High drama at Dragon Lady’s

Directly opposite us across the main road lives Dragon Lady. She’s not really called Dragon Lady, infact yesterday I found out she is actually called Rita but in the style of having given most of our neighbours names before we cunningly exchanged Christmas cards with them to find out what they are actually called (or indeed the selection of names some of them have to go with their selection of personalities) she has long been Dragon Lady to us.

This is because when we first moved here some 14 years ago she was always nagging at the man she lived with. Back then they were both clearly of retirement-ish age but fairly sprightly and had a car they went out in most days. We would see her navigating his driving and reversing in and out of their drive with exagerrated arm movements and shouted instructions. For a while we speculated that they might actually be brother and sister rather than husband and wife – I found out yesterday they are indeed husband and wife though.

So he always seemed to have the role of henpecked meek man and she the role of overbearing bossy woman to the casual (and indeed not so casual ;)) observer. We never really had much direct contact with them until she was the person who came hammering on our front door one Sunday evening to tell us our cat had just been run over by a van. I was utterly devastated, doing the whole weeping and wailing over the cat in the middle of the road with a big audience so I still didn’t talk to her much but Ady did exchange a few words with her and she seemed very nice. Since then we’ve been at the exchanging smiles, ‘how are you?’ type greetings and the occassional cat anecdote – she has nine.
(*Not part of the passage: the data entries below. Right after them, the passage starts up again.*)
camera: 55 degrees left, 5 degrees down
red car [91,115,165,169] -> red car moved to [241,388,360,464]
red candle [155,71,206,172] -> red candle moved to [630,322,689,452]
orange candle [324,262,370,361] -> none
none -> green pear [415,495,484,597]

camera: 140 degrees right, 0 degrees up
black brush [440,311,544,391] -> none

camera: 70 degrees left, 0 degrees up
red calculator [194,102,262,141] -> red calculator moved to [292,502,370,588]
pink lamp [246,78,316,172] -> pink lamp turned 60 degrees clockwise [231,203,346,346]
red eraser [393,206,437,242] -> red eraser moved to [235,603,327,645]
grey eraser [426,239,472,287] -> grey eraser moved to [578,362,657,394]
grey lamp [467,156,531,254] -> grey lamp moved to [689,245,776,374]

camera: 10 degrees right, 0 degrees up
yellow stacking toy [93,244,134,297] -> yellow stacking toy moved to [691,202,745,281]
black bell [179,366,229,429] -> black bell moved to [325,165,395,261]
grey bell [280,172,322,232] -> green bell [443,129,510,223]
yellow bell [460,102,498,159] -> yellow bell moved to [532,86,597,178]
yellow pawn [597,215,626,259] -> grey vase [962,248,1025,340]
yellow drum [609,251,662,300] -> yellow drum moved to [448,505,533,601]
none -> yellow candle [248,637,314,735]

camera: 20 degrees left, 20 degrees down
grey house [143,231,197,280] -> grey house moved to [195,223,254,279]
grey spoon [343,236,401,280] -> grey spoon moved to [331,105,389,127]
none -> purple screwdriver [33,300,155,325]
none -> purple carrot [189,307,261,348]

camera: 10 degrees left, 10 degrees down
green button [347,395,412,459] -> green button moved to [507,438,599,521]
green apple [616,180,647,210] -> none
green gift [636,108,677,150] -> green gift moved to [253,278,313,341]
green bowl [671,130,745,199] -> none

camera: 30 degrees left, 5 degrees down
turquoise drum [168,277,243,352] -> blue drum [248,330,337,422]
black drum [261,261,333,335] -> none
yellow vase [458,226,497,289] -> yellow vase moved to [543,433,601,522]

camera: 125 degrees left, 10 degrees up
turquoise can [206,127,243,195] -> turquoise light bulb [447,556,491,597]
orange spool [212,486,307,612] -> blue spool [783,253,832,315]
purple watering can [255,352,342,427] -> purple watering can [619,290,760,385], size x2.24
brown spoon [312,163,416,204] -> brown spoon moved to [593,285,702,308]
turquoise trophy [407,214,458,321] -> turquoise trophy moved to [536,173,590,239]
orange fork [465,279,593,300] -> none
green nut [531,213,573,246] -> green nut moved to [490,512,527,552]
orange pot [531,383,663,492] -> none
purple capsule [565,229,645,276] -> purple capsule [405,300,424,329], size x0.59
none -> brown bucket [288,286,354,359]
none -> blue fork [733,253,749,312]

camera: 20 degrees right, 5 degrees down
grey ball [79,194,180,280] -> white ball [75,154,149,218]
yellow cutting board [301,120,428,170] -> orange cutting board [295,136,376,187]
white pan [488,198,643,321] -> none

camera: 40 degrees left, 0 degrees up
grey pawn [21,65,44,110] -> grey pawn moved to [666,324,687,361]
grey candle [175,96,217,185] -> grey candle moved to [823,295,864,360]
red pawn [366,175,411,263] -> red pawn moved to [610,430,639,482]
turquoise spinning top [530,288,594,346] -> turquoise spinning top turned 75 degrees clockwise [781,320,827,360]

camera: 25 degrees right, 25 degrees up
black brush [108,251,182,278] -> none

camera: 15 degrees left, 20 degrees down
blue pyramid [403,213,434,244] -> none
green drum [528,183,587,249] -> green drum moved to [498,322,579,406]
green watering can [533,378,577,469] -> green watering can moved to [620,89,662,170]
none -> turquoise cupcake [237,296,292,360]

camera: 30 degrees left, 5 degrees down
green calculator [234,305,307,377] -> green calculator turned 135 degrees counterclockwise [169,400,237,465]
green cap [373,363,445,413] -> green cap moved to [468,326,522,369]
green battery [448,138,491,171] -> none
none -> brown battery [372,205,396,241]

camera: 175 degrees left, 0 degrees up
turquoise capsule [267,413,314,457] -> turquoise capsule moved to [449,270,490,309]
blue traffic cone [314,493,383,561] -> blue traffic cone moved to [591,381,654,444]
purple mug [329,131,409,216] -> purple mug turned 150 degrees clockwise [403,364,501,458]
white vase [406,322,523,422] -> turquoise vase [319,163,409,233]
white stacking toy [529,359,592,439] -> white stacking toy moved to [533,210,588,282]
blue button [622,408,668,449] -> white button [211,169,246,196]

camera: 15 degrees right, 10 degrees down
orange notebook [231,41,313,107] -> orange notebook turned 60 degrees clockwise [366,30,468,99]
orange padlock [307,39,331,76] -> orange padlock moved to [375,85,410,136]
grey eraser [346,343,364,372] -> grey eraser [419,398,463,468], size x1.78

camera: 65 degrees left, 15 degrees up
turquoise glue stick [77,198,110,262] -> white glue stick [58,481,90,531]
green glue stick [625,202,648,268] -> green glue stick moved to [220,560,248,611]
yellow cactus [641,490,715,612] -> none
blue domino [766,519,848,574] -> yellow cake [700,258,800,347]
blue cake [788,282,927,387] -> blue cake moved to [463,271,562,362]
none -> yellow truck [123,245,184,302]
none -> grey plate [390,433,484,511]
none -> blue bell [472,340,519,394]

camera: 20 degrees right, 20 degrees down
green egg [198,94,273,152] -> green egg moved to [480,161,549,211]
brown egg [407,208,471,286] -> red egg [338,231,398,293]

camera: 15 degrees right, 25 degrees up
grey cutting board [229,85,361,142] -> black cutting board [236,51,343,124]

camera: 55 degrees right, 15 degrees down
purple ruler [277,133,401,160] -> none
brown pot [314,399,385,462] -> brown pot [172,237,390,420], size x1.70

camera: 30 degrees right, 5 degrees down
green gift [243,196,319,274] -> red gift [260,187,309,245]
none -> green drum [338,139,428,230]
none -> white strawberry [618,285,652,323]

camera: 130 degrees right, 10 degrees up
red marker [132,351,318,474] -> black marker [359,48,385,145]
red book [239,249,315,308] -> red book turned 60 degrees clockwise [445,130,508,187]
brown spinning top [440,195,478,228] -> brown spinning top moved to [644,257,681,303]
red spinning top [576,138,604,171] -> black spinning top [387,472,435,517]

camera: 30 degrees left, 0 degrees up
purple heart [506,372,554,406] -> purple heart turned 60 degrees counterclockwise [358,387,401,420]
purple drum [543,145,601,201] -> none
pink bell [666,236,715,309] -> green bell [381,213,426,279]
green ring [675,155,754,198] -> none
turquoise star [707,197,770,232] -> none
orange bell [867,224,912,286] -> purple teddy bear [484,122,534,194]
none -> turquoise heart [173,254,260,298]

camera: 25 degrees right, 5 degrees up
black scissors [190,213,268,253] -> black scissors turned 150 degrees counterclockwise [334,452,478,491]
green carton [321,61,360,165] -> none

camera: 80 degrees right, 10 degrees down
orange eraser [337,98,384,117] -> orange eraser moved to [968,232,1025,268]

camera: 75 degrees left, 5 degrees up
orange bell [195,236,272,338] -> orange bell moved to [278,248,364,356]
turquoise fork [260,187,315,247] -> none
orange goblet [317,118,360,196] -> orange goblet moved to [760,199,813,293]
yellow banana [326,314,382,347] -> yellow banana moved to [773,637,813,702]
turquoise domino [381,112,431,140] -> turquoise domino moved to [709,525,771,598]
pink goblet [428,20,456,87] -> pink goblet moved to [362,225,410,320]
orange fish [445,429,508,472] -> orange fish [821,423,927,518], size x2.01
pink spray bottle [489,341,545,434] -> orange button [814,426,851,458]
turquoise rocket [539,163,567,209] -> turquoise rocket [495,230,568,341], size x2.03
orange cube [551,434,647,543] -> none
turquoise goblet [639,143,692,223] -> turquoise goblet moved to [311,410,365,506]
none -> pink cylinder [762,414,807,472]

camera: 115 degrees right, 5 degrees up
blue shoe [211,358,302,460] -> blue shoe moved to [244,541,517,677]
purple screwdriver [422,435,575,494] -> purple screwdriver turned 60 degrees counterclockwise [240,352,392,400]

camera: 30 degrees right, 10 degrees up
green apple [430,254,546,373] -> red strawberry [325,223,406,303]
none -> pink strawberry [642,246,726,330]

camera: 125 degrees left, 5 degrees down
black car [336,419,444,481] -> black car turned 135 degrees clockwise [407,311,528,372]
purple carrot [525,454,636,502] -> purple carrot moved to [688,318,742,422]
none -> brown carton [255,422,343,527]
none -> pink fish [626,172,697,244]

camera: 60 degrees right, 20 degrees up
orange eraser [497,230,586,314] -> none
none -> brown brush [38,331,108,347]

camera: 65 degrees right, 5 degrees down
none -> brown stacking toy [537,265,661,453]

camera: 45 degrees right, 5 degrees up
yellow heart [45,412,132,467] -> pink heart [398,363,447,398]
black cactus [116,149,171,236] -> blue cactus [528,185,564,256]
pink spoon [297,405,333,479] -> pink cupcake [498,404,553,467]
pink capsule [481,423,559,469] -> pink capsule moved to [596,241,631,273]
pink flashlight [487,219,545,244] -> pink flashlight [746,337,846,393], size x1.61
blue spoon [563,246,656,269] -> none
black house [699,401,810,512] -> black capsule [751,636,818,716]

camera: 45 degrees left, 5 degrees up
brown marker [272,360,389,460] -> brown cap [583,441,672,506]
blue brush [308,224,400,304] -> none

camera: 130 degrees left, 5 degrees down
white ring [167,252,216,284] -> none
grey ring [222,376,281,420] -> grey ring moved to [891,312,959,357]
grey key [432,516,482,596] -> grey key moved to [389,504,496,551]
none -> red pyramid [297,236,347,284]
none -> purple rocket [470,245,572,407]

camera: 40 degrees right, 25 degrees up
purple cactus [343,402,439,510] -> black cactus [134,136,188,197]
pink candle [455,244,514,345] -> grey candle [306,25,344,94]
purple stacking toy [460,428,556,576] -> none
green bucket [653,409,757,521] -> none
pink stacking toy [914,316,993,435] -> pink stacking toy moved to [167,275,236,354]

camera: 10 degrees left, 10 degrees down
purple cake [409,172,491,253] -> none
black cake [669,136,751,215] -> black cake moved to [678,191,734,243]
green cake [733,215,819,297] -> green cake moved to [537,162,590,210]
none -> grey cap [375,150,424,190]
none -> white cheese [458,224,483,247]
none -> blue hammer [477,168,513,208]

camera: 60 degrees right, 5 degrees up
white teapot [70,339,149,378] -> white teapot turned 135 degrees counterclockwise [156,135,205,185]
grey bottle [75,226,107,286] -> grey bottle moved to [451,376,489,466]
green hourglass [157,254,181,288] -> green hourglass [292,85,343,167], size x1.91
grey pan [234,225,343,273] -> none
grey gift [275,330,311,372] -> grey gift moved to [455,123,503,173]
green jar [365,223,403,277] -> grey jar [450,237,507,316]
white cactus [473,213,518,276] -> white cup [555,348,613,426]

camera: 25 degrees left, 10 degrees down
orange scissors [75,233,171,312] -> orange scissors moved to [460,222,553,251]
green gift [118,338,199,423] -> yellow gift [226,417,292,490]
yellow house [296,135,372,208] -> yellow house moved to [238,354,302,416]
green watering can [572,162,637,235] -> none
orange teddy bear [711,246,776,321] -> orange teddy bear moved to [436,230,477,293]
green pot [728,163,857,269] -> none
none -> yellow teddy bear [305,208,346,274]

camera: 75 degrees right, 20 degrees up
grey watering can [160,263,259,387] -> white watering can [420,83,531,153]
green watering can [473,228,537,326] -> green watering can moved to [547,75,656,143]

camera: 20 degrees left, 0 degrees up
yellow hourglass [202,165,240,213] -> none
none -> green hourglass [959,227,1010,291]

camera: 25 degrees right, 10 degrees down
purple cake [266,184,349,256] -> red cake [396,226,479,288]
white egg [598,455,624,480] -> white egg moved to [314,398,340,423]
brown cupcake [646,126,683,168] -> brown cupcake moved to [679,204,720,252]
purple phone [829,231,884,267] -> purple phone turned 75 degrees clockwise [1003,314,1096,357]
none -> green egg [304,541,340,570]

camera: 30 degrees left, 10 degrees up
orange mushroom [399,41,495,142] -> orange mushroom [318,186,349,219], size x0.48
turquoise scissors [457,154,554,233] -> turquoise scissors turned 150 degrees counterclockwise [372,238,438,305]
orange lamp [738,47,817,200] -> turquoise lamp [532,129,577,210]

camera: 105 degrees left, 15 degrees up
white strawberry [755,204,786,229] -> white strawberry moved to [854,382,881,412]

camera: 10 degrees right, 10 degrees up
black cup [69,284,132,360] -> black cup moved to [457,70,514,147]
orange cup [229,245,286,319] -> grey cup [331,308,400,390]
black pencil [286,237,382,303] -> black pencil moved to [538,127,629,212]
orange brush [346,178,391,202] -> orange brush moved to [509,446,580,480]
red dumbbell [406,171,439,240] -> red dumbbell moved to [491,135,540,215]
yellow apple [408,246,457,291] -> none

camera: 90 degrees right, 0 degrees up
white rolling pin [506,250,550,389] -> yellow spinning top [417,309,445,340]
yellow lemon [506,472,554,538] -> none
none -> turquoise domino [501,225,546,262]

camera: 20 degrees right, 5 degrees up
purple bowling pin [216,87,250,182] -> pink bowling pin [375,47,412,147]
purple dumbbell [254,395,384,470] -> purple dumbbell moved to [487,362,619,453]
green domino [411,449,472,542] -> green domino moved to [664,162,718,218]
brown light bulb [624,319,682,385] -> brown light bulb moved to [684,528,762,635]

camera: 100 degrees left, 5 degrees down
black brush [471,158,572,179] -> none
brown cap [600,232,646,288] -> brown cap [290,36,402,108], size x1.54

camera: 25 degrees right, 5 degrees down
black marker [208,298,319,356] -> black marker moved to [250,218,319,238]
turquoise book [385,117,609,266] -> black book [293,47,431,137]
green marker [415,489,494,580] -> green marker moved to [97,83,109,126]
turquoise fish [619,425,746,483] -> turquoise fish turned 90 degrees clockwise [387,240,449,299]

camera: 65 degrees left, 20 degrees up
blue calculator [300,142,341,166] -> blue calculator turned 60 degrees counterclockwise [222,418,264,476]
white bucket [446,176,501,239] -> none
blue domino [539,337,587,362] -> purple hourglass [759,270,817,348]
When we moved home although we’d only been away for 3.5 years both Dragon Lady and her husband / brother had aged a lot. She is now hunched right over and walks any great distance with the aid of a frame. He appears physically fitter but is collected every weekday morning by a bus which takes him off to a day care centre. For a long period prior to that a carer arrived every morning to their house. He does walk with a stick but seems otherwise well so I had assumed his health problems were more of the mental debilitation variety, perhaps alzheimers or similar. (Hey I have a lot of time on my hands to gaze out the window and build up complete lives for the people I see including illnesses, dietary preferences, relationships with the people they are with and other details such as their favourite song, colour and tv show. I have a catalogue in my mind of what I think they would introduce as their first law if they became monarch for the day, what they think about Margaret Thatcher and where they were when they heard Kennedy was dead!).

So anyway, yesterday when I got in from work and was making lunch for me, Dad, Davies and Scarlett I could hear Dad and the children giving a running commentary on Much-Berated-Man (or MBM as we will now call him). He was trying to get into his house and failing and then walking around to the back, then looking up and down the road a bit and generally looking more and more agitated. Dad said he’d seen Dragon Lady (or DL as we will now refer to her) earlier that morning when some men had been round there clearing out her gutters and he’d not seen her go out since – yes I do get my nosey-neighbourness from my Dad, he loves sitting here looking out of my windows, you can see so much more from them that his more private house 😆 MBM had a paper under his arm and was looking more and more confused and upset, knocked on the doors of both his next door and next door but one neighbours but couldn’t get any reply. He seemed fairly sure that DL was in the house too and I started to wonder if either he was confused or she had perhaps fallen or something and was unable to answer the door. So I went over to see if I could help.

He was shaken and visibly upset and not particularly coherant but I managed to get out of him that he’d gone out for the paper leaving the door on the latch but now couldn’t get in. He could hear his wife shouting but she couldn’t open the door to let him in. I asked what his phone number was so we could ring her to see what was wrong but he couldn’t remember and wanted to ring the police. Having ascertained that no window were open and we couldn’t get in the back door I ran back to my house to get my phone and my Dad to come and assist too – Davies and Scarlett were hanging out of the window watching. Dad tried to get more sense out of him and just as we were about to ring the police two police cars pulled up. Having helped explain what Dad and I were doing there one of the policemen knocked on the door which was immediately opened by DL saying ‘take him away, I don’t want him here!’ at which point Dad and I beat a hasty retreat. 😯 Clearly rather more to that story than we’d thought. He had said that she’d been away on holiday last week and he’d been in a care home for the week.

The policeman was inside the house for a good ten minutes while two other officers stayed outside with MBM who got increasingly upset throwing down his paper, banging his stick around (which was eventually taken off him by one of the officers) and finally the policeman came out of the house and they took MBM off in the car with them.

The whole saga fascinated Davies and particularly Scarlett who was coming up with ever more imaginative reasons why she might not have wanted to let him in the house casting each of them in turn as the ‘baddy’. Clearly we’ve no idea what was going on or indeed what might have been going on for years but it was a sad sight to see an old, watery eyed, shaken man taken off in a police car looking in utter confusion at his house while his wife looked sadly out of the window as the car pulled away :(.